3) Les idées de négation corporelle. – Sous le nom d’asomotognosie totale, on peut ranger quelques observations anciennes longuement étudiées (Foerster, Deny et Camus), dans lesquelles existait une disparition totale de l’image corporelle, une véritable déréalisation. Une telle manifestation sans substratum organique doit être rangée dans les idées délirantes de négation. Les idées de négation corporelle que l’on rencontre dans certaines affections mentales sont des perturbations manifestes du schéma corporel :

Idées de négation d’organes, d’insensibilité des mélancoliques anxieux, syndrome de Cotard, etc.

4) Troubles du schéma corporel dans les névroses, psychonévroses et la schizophrénie. –

a) On trouve dans la neurasthénie, dans la psychasthénie, des impressions fréquentes de modifications corporelles et même de dépersonnalisation, souvent tenaces et irréductibles. On sait, du reste, qu’elles sont souvent associées à des états vertigineux subjectifs, – ce qui souligne les relations entre schéma corporel et fonction vestibulaire.

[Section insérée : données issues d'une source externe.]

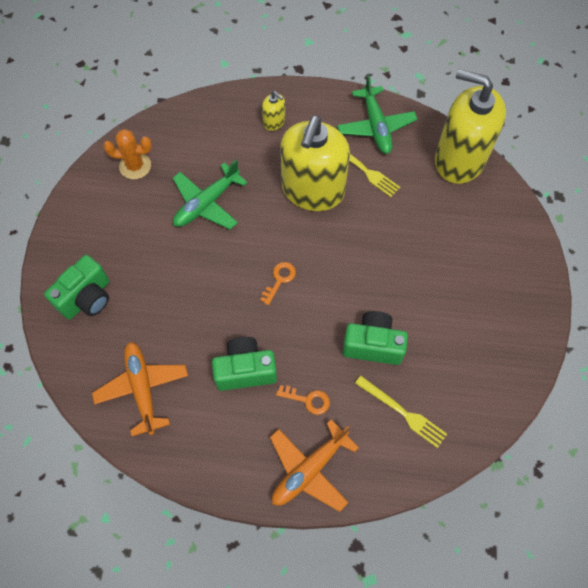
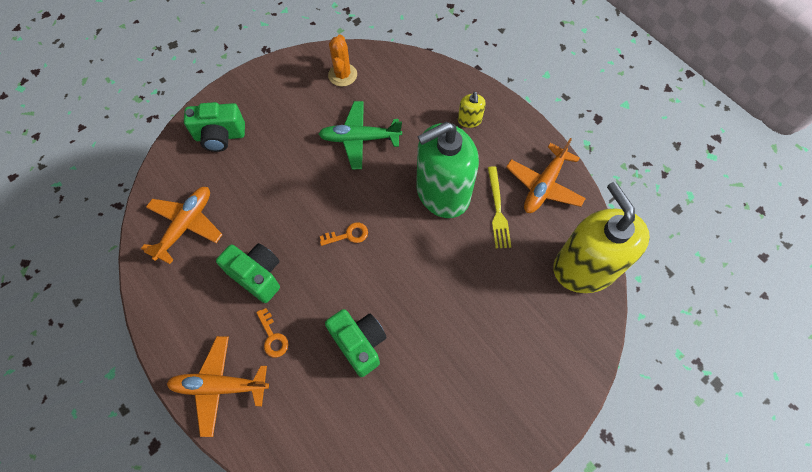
camera: 45 degrees right, 0 degrees up
orange cactus [103,129,152,179] -> orange cactus turned 45 degrees clockwise [328,34,357,86]
yellow soap dispenser [280,116,350,211] -> green soap dispenser [416,122,479,218]
green plane [337,75,417,154] -> orange plane [506,138,586,213]
yellow fork [355,376,447,448] -> none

b) Le mécanisme de conversion qui est à la base d’hystérie et qui traduit des substituts de conflit affectif, explique la possibilité des troubles du schéma corporel ou de la représentation statique si souvent rencontrés dans cette névrose. P. Janet, sous le nom d’allochirie, a étudié une de ces belles manifestations.

c) Un degré de plus et nous entrons dans la schizophrénie, véritable psychose dissociative où les états de dépersonnalisation sont fréquents, où les malades accusent des états de destruction, de dissociation corporelle, parfois des membres fantômes.

5) Héautoscopie ou « image du double ».

Ant. Porot.

Autotopoagnosie

Désorientation de l’image du corps associée souvent à la perte de l’orientation droite-gauche (syndrome de PICK) et à de l’hémianopsie (H. ROGER).

Asomatognosie

Ignorance ou perte de conscience de tout ou partie du corps, ainsi que de ses composantes spatiales. Quand il s’agit d’une moitié du corps, on dit qu’il y a hémiaso-matognosie.

schema corporel
Schéma corporel, c’est l’image que nous avons de notre propre corps… Image : © Megan Jorgensen.

Allochirie, Alloesthésie

Perturbation de la somatognosie (ou connaissance que nous prenons de notre corps) consistant en ce fait que les sensations éprouvées du côté malade sont reportées sur le côté sain, plus ou moins symétriques.

Parfois le sujet, utilisant son côté malade, a l’impression qu’il se sert d’un côté sain.

Phénomène à intégrer dans les troubles du « schéma corporel ».

Subjectif

On donne le nom de « subjectives » à celles des perceptions, impressions ou sensations ressenties par le sujet et invérifiable par un contrôle extérieur.

Les troubles ou malaises subjectifs sont très fréquents en neuropsychiatrie. Citons parmi les plus courants : l’hallucination, les troubles cénestopathiques et la douleur, les troubles dits « subjectifs » de la sensibilité (paresthésies, dysesthésies). Les troubles subjectifs peuvent constituer à eux seuls toute la symptomathologie; en ce cas, leur appréciation est souvent délicate, car chaque sujet présente à cet égard un coefficient personnel très variable. Il ne faut cependant pas conclure toujours à leur irréalité et à l’autosuggestion. Ils peuvent aussi s’intégrer dans un complexus symptomatique objectif et organique.

On a décrit chez les anciens traumatisés crâniens un syndrome subjectif (vertiges, céphalées, éblouissements) dont l’estimation médico-légale est parfois délicate.